Second, I understand that a lot of people view politics like they view team sports. They throw their support behind their party in such a way that they've become little more than game day fans. Yet, I cannot stress enough the need for people to look beyond their party lines and to think critically about the best ways to handle our national security. We also have to consider the human costs of these programs and whether or not the benefits outweigh the costs. Don't take the Republicans at their word and don't take Democrats at their word about it either. Go out there and educate yourself. Read articles by people are are experts on the subjects you're interested in.

That being said, my own opinion on this whole thing is that Trump is acting on fear. We, as a nation, are starting to fear people who are different from us simply because they are different. Trump himself declared via his campaign site in 2015 that he supported "a total and complete shutdown of Muslims entering the United States", so you'll have to excuse me if I am skeptical when Trump says that his latest move isn't "a Muslim ban". I hear people saying all the time that if immigrants are going to come here, then they need to integrate into our culture and learn the language. Sentiments like this make me think of my great-great grandfather. He came to this country from Bohemia (now part of the Czech Republic) after the failure of the tripartite agreement Austria-Hungry brought Bohemia under Austrian rule and made ethnic Czechs into second-class citizens. He settled briefly in Minnesota and then moved on to Chicago. By today's standards, he wasn't the type of immigrant most people would want living in this country. He never learned English beyond a few words and phrases. He didn't need to. He lived in a neighborhood where everyone spoke Czech. He attended a church that held services in Czech. He even subscribed to a Czech newspaper. What's worse, he was of a different religion than most of the rest of the country. He was a Catholic during an era when a number of groups were trying to limit Catholic immigration into the United States.
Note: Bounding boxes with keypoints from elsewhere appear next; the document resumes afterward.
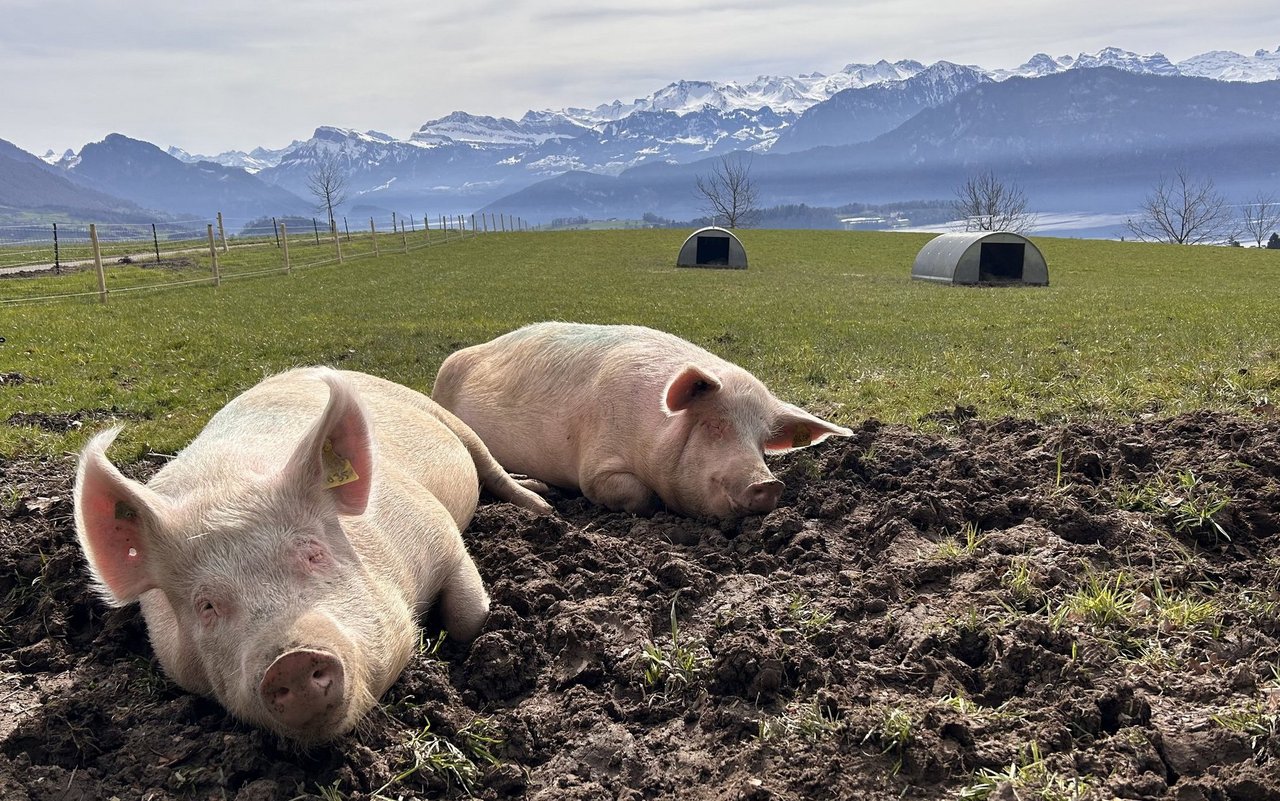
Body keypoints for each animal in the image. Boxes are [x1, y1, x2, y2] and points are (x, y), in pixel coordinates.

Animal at [72, 365, 547, 742]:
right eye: (205, 605)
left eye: (314, 554)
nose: (291, 662)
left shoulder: (440, 531)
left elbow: (468, 617)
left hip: (445, 418)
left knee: (491, 465)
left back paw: (541, 502)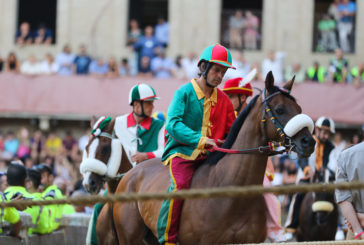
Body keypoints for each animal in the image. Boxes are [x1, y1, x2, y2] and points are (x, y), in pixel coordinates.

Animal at [108, 72, 316, 244]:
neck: (231, 193)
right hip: (129, 237)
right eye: (279, 109)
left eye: (298, 108)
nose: (309, 142)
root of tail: (131, 173)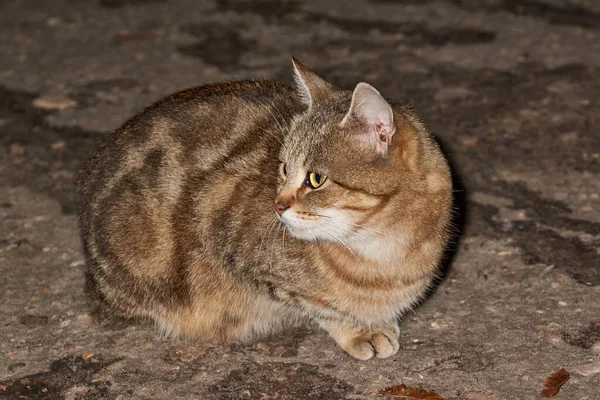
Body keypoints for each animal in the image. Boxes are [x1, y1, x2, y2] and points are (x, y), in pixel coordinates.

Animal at [75, 58, 450, 360]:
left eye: (316, 179)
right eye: (283, 167)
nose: (277, 205)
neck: (385, 252)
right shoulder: (227, 233)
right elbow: (319, 305)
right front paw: (359, 328)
He had at least 14 children (10 of whom survived to adulthood) all tucked into a tiny apartment and provided for them by doing odd jobs as a carpenter and sending his kids out to do the same. They were a poor family. So dirt poor that, when one of the children died due to a tragic, horrible accident, they couldn't afford to buy a burial plot for him. They had to rent it and live with the fact that someone would eventually be buried over him and that there would be no marker for his final resting place. My great-great grandfather may not have been what the mainstream saw as the ideal immigrant, but he planted himself firmly in the country and fought for his meager share of the American dream. From the roots he put down, generations of law-abiding, job holding American citizens sprung forth. Yet, had today's prejudicial attitudes towards refugees been applied to my great-great grandfather, I wouldn't be here writing this blog.

Meanwhile, one of my Irish ancestors who brought his family to this country embodied the sort of immigrant that we'd see as ideal in today's society. He was a Protestant, the predominant sect of Christianity in the U.S. at the time. He spoke English and even became a naturalized citizen. He was successful businessman who pitched in around his community in order to help out those less fortunate than him. On the surface, he was the ideal immigrant, yet he was involved in organized crime, grand larceny, jury tampering, bail jumping and murder. My point in telling these stories is to highlight the fact that, ultimately, we don't know what's in the heart of anyone who chooses to come to this country. We're quick to trust what's familiar, but we're even quicker to condemn what's different. Supposedly, Muslim nations want to attack us because they hate our freedom. If we keep making restrictions like this, then aren't we making our country less free and, thus, playing into the hands of the very people who want to tear us down?